McCullough Industries, Inc. v. Hoover, Inc.

456 F.2d 170

McCULLOUGH INDUSTRIES, INC., Plaintiff-Appellee,
v.
HOOVER, INC., Defendant-Appellant.

No. 71-2146.

United States Court of Appeals,
Fifth Circuit.

Dec. 9, 1971.
Rehearing and Rehearing En Banc Denied Jan. 11, 1972.

Norton Brooker, Jr., Lyons, Pipes & Cook, Mobile, Ala., Judson Harwood, Nashville, Tenn., Sam W. Pipes, III, Mobile, Ala., for defendant-appellant.

J. Edward Thornton, Mobile, Ala., Robert McDavid Smith, Birmingham, Ala., for plaintiff-appellee.

Before BELL, AINSWORTH and GODBOLD, Circuit Judges.

PER CURIAM:

1

This appeal is before us for the second time. In our former opinion (5th Cir., 380 F.2d 798), we affirmed the jury verdict based on answers to special interrogatories that appellant Hoover had breached its contract with appellee McCullough.

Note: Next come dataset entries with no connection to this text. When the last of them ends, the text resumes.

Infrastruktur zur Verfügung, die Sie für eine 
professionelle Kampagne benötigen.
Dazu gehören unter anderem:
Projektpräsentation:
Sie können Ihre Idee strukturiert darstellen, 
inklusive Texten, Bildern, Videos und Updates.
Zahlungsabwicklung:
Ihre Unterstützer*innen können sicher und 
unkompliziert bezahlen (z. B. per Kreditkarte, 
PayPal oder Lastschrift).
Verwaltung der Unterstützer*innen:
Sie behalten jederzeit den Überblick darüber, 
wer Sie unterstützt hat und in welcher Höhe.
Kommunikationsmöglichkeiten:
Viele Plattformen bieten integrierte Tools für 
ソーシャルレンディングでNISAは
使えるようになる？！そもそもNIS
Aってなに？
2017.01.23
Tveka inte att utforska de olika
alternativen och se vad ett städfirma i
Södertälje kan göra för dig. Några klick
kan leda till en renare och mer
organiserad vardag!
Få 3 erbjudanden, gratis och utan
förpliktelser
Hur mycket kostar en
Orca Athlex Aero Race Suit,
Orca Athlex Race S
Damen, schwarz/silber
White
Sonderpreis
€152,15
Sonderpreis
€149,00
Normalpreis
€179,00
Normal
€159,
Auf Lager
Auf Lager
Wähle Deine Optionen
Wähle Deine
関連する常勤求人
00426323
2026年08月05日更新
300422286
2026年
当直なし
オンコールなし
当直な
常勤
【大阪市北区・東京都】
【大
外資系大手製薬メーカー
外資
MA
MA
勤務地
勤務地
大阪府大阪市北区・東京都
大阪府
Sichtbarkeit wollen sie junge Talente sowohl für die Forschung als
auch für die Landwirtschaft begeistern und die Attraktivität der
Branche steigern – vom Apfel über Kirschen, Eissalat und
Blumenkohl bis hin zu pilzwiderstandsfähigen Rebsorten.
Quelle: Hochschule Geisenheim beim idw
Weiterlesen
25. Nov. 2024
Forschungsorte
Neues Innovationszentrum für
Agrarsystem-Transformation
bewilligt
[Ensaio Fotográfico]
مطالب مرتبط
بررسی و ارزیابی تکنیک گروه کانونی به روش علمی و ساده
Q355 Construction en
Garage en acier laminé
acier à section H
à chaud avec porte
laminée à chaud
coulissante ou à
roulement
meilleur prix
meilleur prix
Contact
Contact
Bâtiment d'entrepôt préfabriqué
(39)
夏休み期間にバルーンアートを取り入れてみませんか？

We likewise affirmed the judgment of the District Court based on findings of a Special Master on the question of damages, except as to the amount of offset credit due Hoover. The Special Master had found that McCullough was able to use, after reprocessing, 44,320 tons of stone which had been quarried and stockpiled by Hoover. The Master had concluded that the offset credit due Hoover should be $1 per ton. We said in our former opinion that we could not find any evidence in the record to support this figure and that the case would have to be reversed and remanded on this item of damages.

2

When the case was remanded for trial, the District Judge initially stated that the hearing was being conducted to determine what benefit McCullough received on the work that Hoover had done. In other words, what was the amount of saving to McCullough for the tons of stone previously quarried and stockpiled by Hoover.

3

We think the District Judge correctly interpreted our former opinion and that remand was ordered for the purpose of establishing the amount of the saving. We had already approved the findings of the Master as to McCullough's cost per ton ($2.34) of producing the stone after Hoover had defaulted in its contract. The amount of damages in this regard had been computed by deducting the contract price per ton ($1.73) from McCullough's cost ($2.34). That question was no longer open, having previously been decided by us.

4

McCullough introduced an expert witness Varner who was familiar with the overall question, being in the construction business himself, and who had in fact subsequently produced stone from the same quarry. On the basis of the witness Varner's testimony, the District Judge found that McCullough saved 42.5cents per ton on the cost of finished stone through use of materials which had been quarried and stockpiled by Hoover. By use of a formula which the Special Master had originally developed and which formed the basis of the first judgment in this case, the Court determined the amount of offset credit to which Hoover was entitled. Neither side was satisfied with the District Judge's findings, but appellee, though it contended that a credit of a lower figure than that finally used by the Court should be used, states that it would be satisfied with affirmance of the District Court judgment. On the other hand, appellant is dissatisfied with the judgment and contends that by application of its computations judgment should have been rendered in its favor in a substantial sum.

5

Significantly, the appellant introduced no expert evidence to countervail that of appellee's witness Varner as to the amount of saving and so we do not have the benefit of any expert testimony to the contrary. There is a reasonable basis in the record for the conclusion which the District Judge reached, and it is supported by substantial evidence. As appellee has pointed out, Varner testified that his cost of drilling and blasting was 10cents per ton; loading into Euclid trucks would average 10 cents; and crushing would add an average of 22.5 cents per ton. This totaled 42.5 cents per ton, the figure actually used by the Trial Judge, relying on Varner. Assuming, as the Court did, 20% shrinkage in volume, this was offset by 20% difference in costs in 1969 and 1970 as opposed to the time when the work was done (1961). Thus the 42.5cents figure finally resulted. We are not able to say, under the circumstances presented here, that the Trial Judge's findings are incorrect or clearly erroneous. They are, therefore, entitled to be affirmed. Rule 52(a), Fed.R.Civ.P.

6

Affirmed.

7

ON PETITION FOR REHEARING AND PETITION FOR REHEARING EN BANC

8

The Petition for Rehearing is denied and no member of this panel nor Judge in regular active service on the Court having requested that the Court be polled on rehearing en banc (Rule 35 Federal Rules of Appellate Procedure; Local Fifth Circuit Rule 12) the Petition for Rehearing En Banc is denied.